Over and over the ocean waves immersed us in their rhythm. Soon my skin was the same temperature as the water, and I couldn’t decipher the barrier between my body and the ocean. The pulse of the sea was my heartbeat, the rise and fall of the waves, my breath. I became the sea, the sun, and the heavy humid air. I felt like I could fly. I felt one with God.
We only took LSD a few times, but something changed within me. I don’t know if it was the orange wedge that did it or if I was just ready, but I began to revere all things natural and of the earth. When I got back to school, I stopped wearing make-up: I thought that was disingenuous. I stopped cutting my hair and let it fly in the breeze. I stopped wearing frilly, fancy, or binding clothes in lieu of loose cotton and natural fibers. I strove for a pure version of me; I was one with the earth, like a Native American who had found sacred ground. I felt one with God while I watched the waves come in and crash on the rocky shore. I was spiritually uplifted watching pelicans dip for fish on the seashore or the clouds form into puff balls against the indigo sky.
It had been several months now since I had attended Mass; my white leather missal was left at home, tucked away in my skirted dresser drawer. The ritual of the Catholic Mass—stand up, sit down, now kneel, now stand up—began to feel ridiculous. We were sheep following man-made directives with no other purpose than to prove we were followers. I didn’t think God heard me when I prayed those million rosaries to my savior. I wasn’t saved from my trouble. And besides, if my Catholic God did hear me, I knew he didn’t like me much. I had fallen away and violated his sacred law of purity.
And the guilt, that raw dark wound I felt from failing to abide by the moral code, was all that necessary? Was it perhaps even harmful to my fragile young psyche? Maybe all that I had suffered could be eased. I started to realize that I had to buy-in to the guilt to let it eat away at my self-esteem. Perhaps I could forgive myself and love myself for who I was and what I had been through, and the guilt could melt away.
I started looking at organized religion as a collection of dogma that mostly served to produce guilt and shame, yet I grieved for my loss of faith. I reminisced about my childhood days, when I felt protected and guided by God. I wanted to pray, but when I tried, the words seemed hollow and meaningless. I wanted that feeling of rejuvenation as I attended early Mass before my school day started. But now, nature became my new god; walks in the woods grew to be more satisfying than Latin words and mindless ritual.

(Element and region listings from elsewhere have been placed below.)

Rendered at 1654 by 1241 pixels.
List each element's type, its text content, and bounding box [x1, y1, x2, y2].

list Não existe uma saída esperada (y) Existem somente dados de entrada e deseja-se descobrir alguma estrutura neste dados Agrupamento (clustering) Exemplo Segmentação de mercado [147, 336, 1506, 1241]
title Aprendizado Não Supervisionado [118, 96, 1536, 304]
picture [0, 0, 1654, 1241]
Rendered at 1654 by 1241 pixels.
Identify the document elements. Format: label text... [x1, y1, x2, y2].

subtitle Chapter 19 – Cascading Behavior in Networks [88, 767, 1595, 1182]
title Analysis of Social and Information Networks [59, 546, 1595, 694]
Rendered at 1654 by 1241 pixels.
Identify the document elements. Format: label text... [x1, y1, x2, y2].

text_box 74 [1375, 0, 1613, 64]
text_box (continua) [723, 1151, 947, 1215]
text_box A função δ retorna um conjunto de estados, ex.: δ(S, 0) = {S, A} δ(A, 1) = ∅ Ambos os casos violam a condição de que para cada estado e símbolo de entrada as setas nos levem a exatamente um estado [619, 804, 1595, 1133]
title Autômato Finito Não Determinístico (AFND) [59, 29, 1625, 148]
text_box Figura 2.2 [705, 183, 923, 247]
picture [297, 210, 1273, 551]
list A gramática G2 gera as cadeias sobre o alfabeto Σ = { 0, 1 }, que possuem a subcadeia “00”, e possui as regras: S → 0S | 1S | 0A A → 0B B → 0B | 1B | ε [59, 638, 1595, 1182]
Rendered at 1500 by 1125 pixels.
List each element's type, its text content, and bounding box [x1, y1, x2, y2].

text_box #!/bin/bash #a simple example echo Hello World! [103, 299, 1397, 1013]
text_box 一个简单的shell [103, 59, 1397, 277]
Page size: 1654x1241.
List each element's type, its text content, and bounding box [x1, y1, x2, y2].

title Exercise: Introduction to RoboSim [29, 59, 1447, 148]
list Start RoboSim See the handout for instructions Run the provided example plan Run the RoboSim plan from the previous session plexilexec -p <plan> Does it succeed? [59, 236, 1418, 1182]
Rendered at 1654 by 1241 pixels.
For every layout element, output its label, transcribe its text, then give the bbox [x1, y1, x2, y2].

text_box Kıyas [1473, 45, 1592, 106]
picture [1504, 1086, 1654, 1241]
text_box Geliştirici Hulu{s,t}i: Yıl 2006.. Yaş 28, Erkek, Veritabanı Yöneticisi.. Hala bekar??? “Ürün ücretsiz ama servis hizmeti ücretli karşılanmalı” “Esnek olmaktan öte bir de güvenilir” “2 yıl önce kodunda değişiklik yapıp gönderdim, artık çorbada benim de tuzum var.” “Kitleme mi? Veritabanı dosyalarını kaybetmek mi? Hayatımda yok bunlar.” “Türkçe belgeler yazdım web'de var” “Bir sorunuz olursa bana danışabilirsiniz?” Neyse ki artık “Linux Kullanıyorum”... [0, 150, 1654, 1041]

I believed in giving love and sweet caring because of how it made me feel, not to please God. I did it for goodness’ sake alone, not because I was afraid of burning in hell. I wasn’t sure what happened to us when we died, but I suspected that we just turned to dust. That was a frightening thought, but if the God I believed in might not exist, then heaven probably didn’t exist either. It was easier to believe there was no hell. I couldn’t believe a loving God would ban people to hell and let them burn forever. Maybe man invented this stuff to manage the congregation. To make them follow the desired path, and to invent answers to the meaning of life.